York Hospital bosses are to take ‘extraordinary action’ to try to relieve the sustained pressure that has pushed the service to breaking point.
The York Teaching Hospital NHS Foundation Trust issued a statement this evening saying its acute hospitals, in York and Scarborough have endured one of the busiest days in their history today (Tuesday).
And that has seen the trust moving onto an Opel 4 level alert – the highest it can go without declaring a critical incident.
Opel 4 means the trust is ‘unable to deliver comprehensive care’ and safety is at risk of being compromised.
Essentially, managers can’t discharge enough patients to free up the beds that are needed.
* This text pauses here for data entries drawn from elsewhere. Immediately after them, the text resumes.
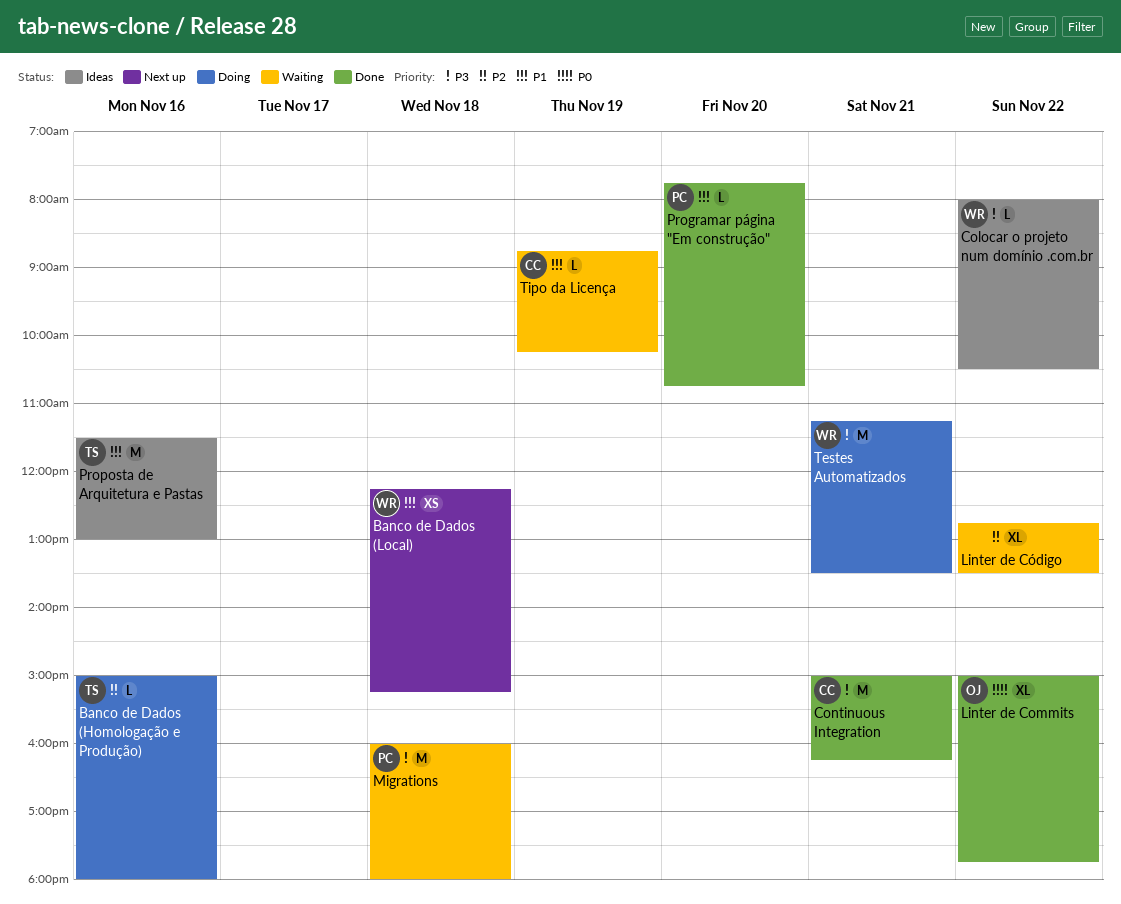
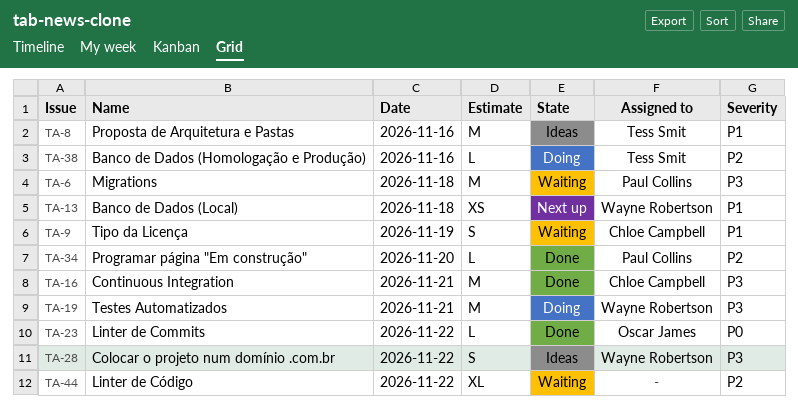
Colocar o projeto num domínio .com.br, estimate: L -> S
Linter de Commits, estimate: XL -> L
Programar página "Em construção", priority: P1 -> P2
Tipo da Licença, estimate: L -> S

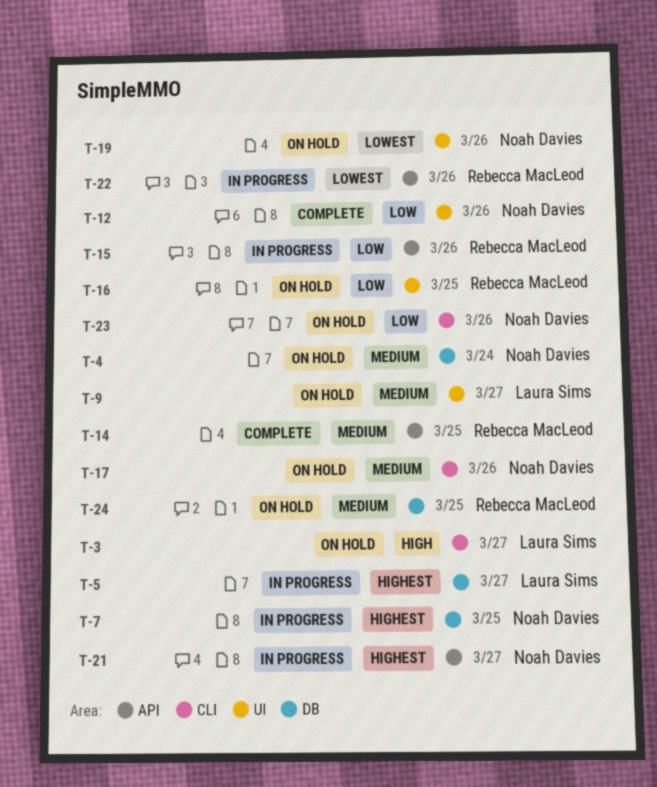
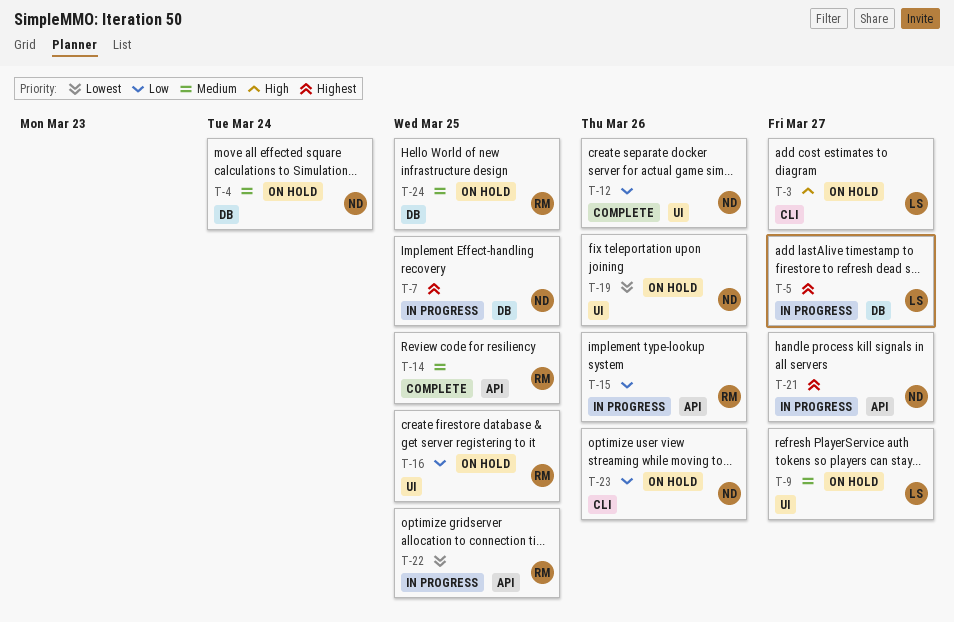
T-17: present -> none
T-22, due: Mar 26 -> Mar 25

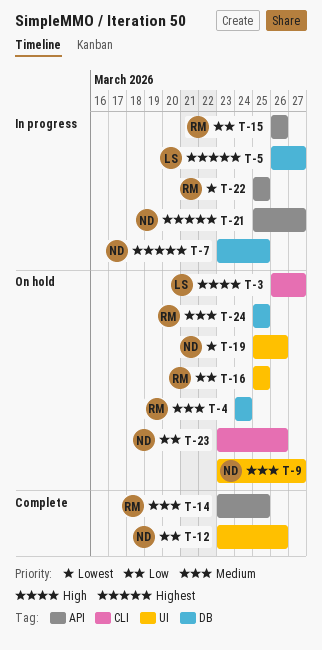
T-4, owner: ND -> RM
T-9, owner: LS -> ND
In its statement, the trust said tonight:
“We have been under sustained pressure for several weeks which has escalated over the double bank holiday period, resulting in today (03 January 2023) being one of the busiest our two acute hospitals have ever seen.
“We have high numbers of patients in our emergency departments awaiting admission, and we are simply not discharging patients in high enough numbers to create the capacity we need.
“This means, in operational terms, we are at an escalation of Opel 4, with additional actions and enhanced mitigations in place.
“We are taking a series of actions and reviewing planned activity this week to identify where we can redirect staff and/or create additional acute capacity.
“We are fully aware that taking such action may be disruptive to patients attending hospital for planned care or outpatient appointments and we haven’t made this decision lightly. However, the situation in terms of the pressure on our two emergency departments requires extraordinary action.”
It comes hours after YorkMix reported the shock of a visitor to the York Hospital emergency department who was told more than 40 people were waiting to be admitted – but the hospital was full.